== GIVEN RECORDS ==
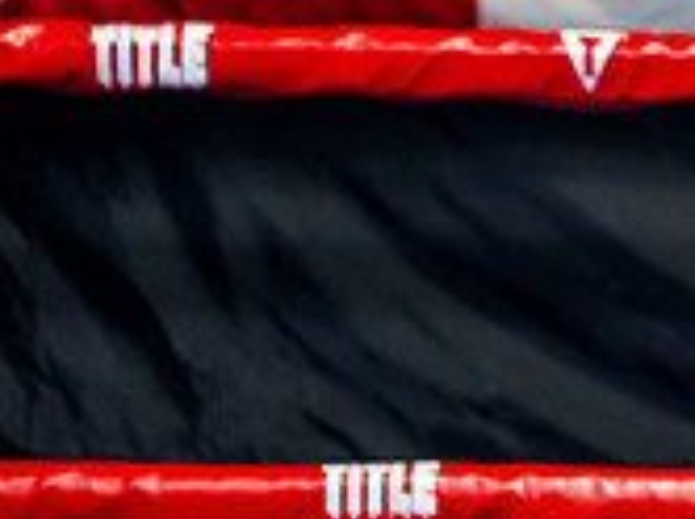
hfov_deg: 5.8
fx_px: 6756
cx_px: 1080
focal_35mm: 337
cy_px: -73
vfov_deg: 4.4
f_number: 2
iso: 3200
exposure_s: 1/500
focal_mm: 100
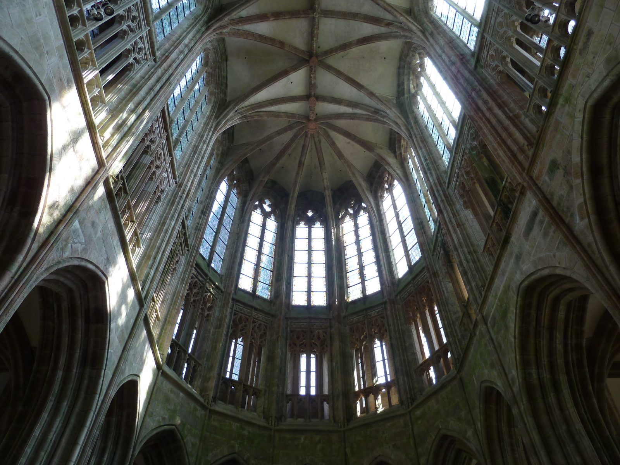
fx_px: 448
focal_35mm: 25
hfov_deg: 69.4
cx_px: 310
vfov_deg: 54.9
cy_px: 232
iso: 80
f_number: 3.3
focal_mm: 4.1
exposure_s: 1/30
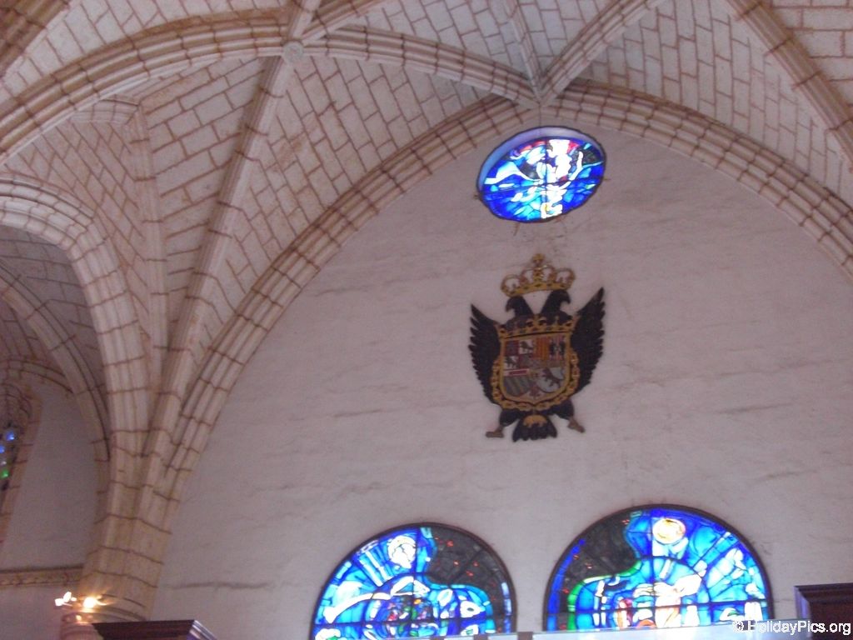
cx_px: 426
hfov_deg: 40.4
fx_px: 1158
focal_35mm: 47
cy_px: 320
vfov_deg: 30.9
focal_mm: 7.6
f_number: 3
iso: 400
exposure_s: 1/50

== TASK OBJECTIVE ==
Each line above should be written out again unchanged; no images are to be carried over.

== EXERCISE SOLUTION ==
hfov_deg: 5.8
fx_px: 6756
cx_px: 1080
focal_35mm: 337
cy_px: -73
vfov_deg: 4.4
f_number: 2
iso: 3200
exposure_s: 1/500
focal_mm: 100
fx_px: 448
focal_35mm: 25
hfov_deg: 69.4
cx_px: 310
vfov_deg: 54.9
cy_px: 232
iso: 80
f_number: 3.3
focal_mm: 4.1
exposure_s: 1/30
cx_px: 426
hfov_deg: 40.4
fx_px: 1158
focal_35mm: 47
cy_px: 320
vfov_deg: 30.9
focal_mm: 7.6
f_number: 3
iso: 400
exposure_s: 1/50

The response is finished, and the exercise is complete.